Sesi pemaparan materi dilanjutkan oleh Zainal Ishaq yang membahas tentang “Verifikasi Informasi Palsu di Internet”. Zainal menjelaskan, salah satu penyebab mengapa masyarakat sangat mudah termakan berita bohong di internet adalah perasaan berlebihan, baik mengagungkan maupun membenci seseorang.
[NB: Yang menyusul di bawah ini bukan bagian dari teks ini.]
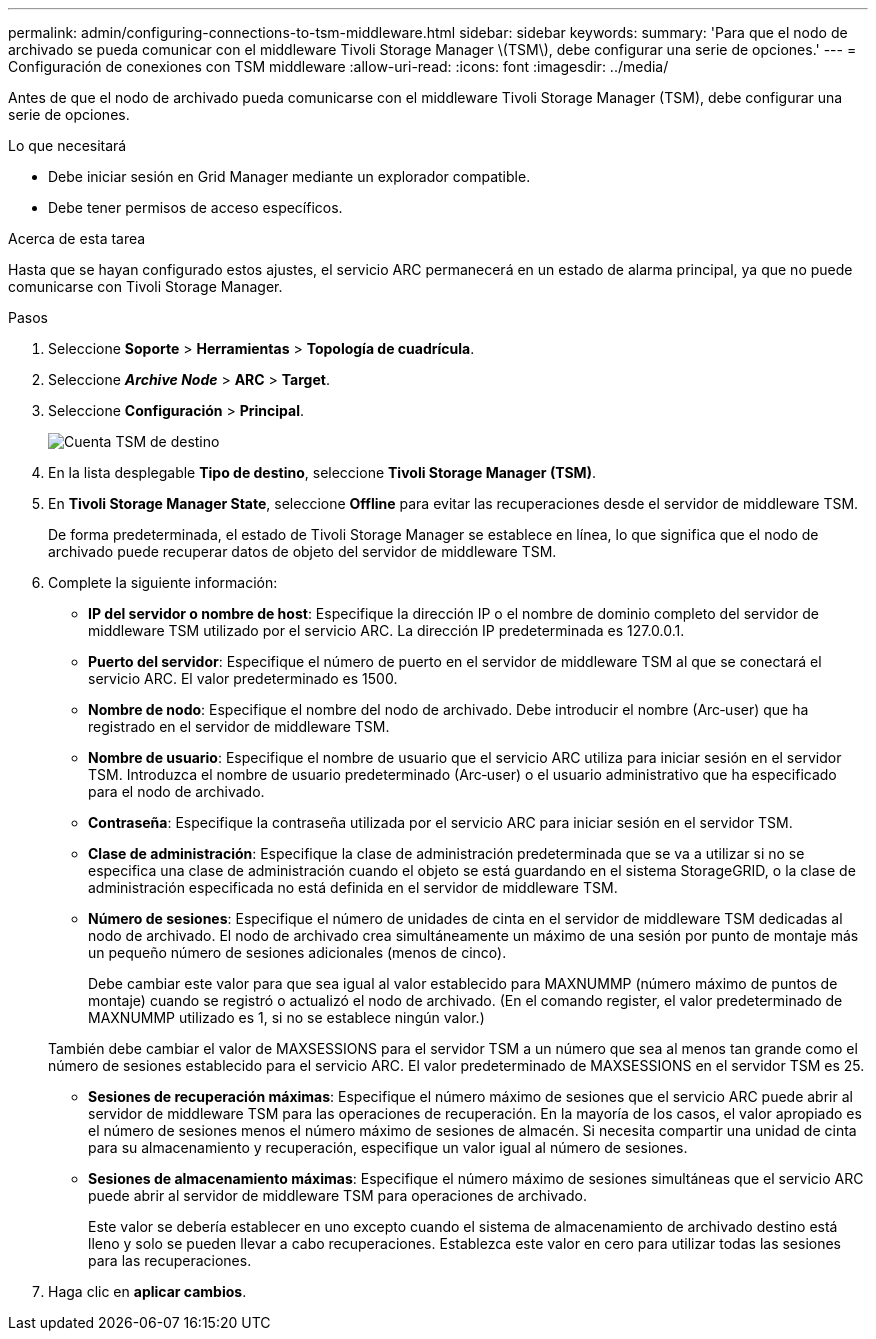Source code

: ---
permalink: admin/configuring-connections-to-tsm-middleware.html 
sidebar: sidebar 
keywords:  
summary: 'Para que el nodo de archivado se pueda comunicar con el middleware Tivoli Storage Manager \(TSM\), debe configurar una serie de opciones.' 
---
= Configuración de conexiones con TSM middleware
:allow-uri-read: 
:icons: font
:imagesdir: ../media/


[role="lead"]
Antes de que el nodo de archivado pueda comunicarse con el middleware Tivoli Storage Manager (TSM), debe configurar una serie de opciones.

.Lo que necesitará
* Debe iniciar sesión en Grid Manager mediante un explorador compatible.
* Debe tener permisos de acceso específicos.


.Acerca de esta tarea
Hasta que se hayan configurado estos ajustes, el servicio ARC permanecerá en un estado de alarma principal, ya que no puede comunicarse con Tivoli Storage Manager.

.Pasos
. Seleccione *Soporte* > *Herramientas* > *Topología de cuadrícula*.
. Seleccione *_Archive Node_* > *ARC* > *Target*.
. Seleccione *Configuración* > *Principal*.
+
image::../media/configuring_tsm_middleware.gif[Cuenta TSM de destino]

. En la lista desplegable *Tipo de destino*, seleccione *Tivoli Storage Manager (TSM)*.
. En *Tivoli Storage Manager State*, seleccione *Offline* para evitar las recuperaciones desde el servidor de middleware TSM.
+
De forma predeterminada, el estado de Tivoli Storage Manager se establece en línea, lo que significa que el nodo de archivado puede recuperar datos de objeto del servidor de middleware TSM.

. Complete la siguiente información:
+
** *IP del servidor o nombre de host*: Especifique la dirección IP o el nombre de dominio completo del servidor de middleware TSM utilizado por el servicio ARC. La dirección IP predeterminada es 127.0.0.1.
** *Puerto del servidor*: Especifique el número de puerto en el servidor de middleware TSM al que se conectará el servicio ARC. El valor predeterminado es 1500.
** *Nombre de nodo*: Especifique el nombre del nodo de archivado. Debe introducir el nombre (Arc‐user) que ha registrado en el servidor de middleware TSM.
** *Nombre de usuario*: Especifique el nombre de usuario que el servicio ARC utiliza para iniciar sesión en el servidor TSM. Introduzca el nombre de usuario predeterminado (Arc‐user) o el usuario administrativo que ha especificado para el nodo de archivado.
** *Contraseña*: Especifique la contraseña utilizada por el servicio ARC para iniciar sesión en el servidor TSM.
** *Clase de administración*: Especifique la clase de administración predeterminada que se va a utilizar si no se especifica una clase de administración cuando el objeto se está guardando en el sistema StorageGRID, o la clase de administración especificada no está definida en el servidor de middleware TSM.
** *Número de sesiones*: Especifique el número de unidades de cinta en el servidor de middleware TSM dedicadas al nodo de archivado. El nodo de archivado crea simultáneamente un máximo de una sesión por punto de montaje más un pequeño número de sesiones adicionales (menos de cinco).
+
Debe cambiar este valor para que sea igual al valor establecido para MAXNUMMP (número máximo de puntos de montaje) cuando se registró o actualizó el nodo de archivado. (En el comando register, el valor predeterminado de MAXNUMMP utilizado es 1, si no se establece ningún valor.)

+
También debe cambiar el valor de MAXSESSIONS para el servidor TSM a un número que sea al menos tan grande como el número de sesiones establecido para el servicio ARC. El valor predeterminado de MAXSESSIONS en el servidor TSM es 25.

** *Sesiones de recuperación máximas*: Especifique el número máximo de sesiones que el servicio ARC puede abrir al servidor de middleware TSM para las operaciones de recuperación. En la mayoría de los casos, el valor apropiado es el número de sesiones menos el número máximo de sesiones de almacén. Si necesita compartir una unidad de cinta para su almacenamiento y recuperación, especifique un valor igual al número de sesiones.
** *Sesiones de almacenamiento máximas*: Especifique el número máximo de sesiones simultáneas que el servicio ARC puede abrir al servidor de middleware TSM para operaciones de archivado.
+
Este valor se debería establecer en uno excepto cuando el sistema de almacenamiento de archivado destino está lleno y solo se pueden llevar a cabo recuperaciones. Establezca este valor en cero para utilizar todas las sesiones para las recuperaciones.



. Haga clic en *aplicar cambios*.

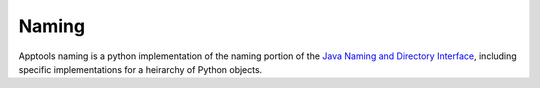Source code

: Naming
======

Apptools naming is a python implementation of the naming portion of the `Java
Naming and Directory Interface <https://docs.oracle.com/javase/tutorial/jndi/TOC.html>`_,
including specific implementations for a heirarchy of Python objects.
Selain itu, anggapan bahwa berita yang sering muncul di linimasa adalah “benar”, padahal belum tentu. “Jika ada informasi viral yang beredar dan diragukan kebenarannya, Anda bisa mengeceknya di beberapa media atau melalui situs cekfakta.com yang merupakan kolaborasi berbagai media dalam cek fakta,” imbau Zainal.

 

Pemateri ketiga yaitu Eko Pamuji mengulas tema Budaya Digital yang berjudul “Radikalisme dan Wawasan Kebangsaan”. Radikalisme, menurut KBBI, adalah paham atau aliran yang menginginkan perubahan atau pembaharuan sosial dan politik dengan cara kekerasan atau drastis. Eko menjelaskan bahwa istilah radikalisme di Indonesia diperuntukkan bagi mereka yang ingin mengubah Pancasila dan UUD 1945 dengan sistem lain serta mereka yang memiliki sikap dan nilai-nilai anti-demokrasi. “Radikalisme memang sering terjadi dan umumnya menyerang jalur pendidikan, sehingga diperlukan wawasan kebangsaan yaitu kesadaran bahwa kita ini adalah warga negara Indonesia. Wawasan kebangsaan penting dimiliki oleh generasi muda guna menjaga keutuhan NKRI,” tutur Eko.

 

Aly Hasny menutup sesi pemaparan dengan materi berjudul “Keamanan dan Pertahanan Siber”. Aly menekankan bahwa penggunaan aplikasi atau perangkat yang tepat dan terpercaya amat penting. Tujuannya, agar data pribadi yang kita berikan tersimpan dengan aman dan tidak dieksploitasi secara negatif oleh pihak yang tidak bertanggung jawab. “Selain itu, perlindungan data pribadi di internet juga memerlukan upaya dari diri sendiri seperti tidak sembarangan memberi izin pada perangkat atau membuka tautan/lampiran yang tidak jelas,” pungkasnya.

 

Selanjutnya, moderator membuka sesi tanya jawab yang disambut meriah oleh para peserta. Selain bisa bertanya langsung kepada para narasumber, peserta juga berkesempatan memperoleh uang elektronik masing-masing senilai Rp100.000 bagi 10 penanya terpilih.

 

Salah seorang peserta, Fatih, bertanya tentang bagaimana cara generasi muda mengedukasi orang tua terkait penyaringan berita bohong. Menurut Zainal, salah satu caranya adalah dengan mencari artikel terpercaya yang menjelaskan informasi yang benar, baru kemudian diberikan kepada orang tua. “Tujuannya agar mereka menyadari bahwa informasi yang mereka terima belum tentu benar,” imbuh Zainal.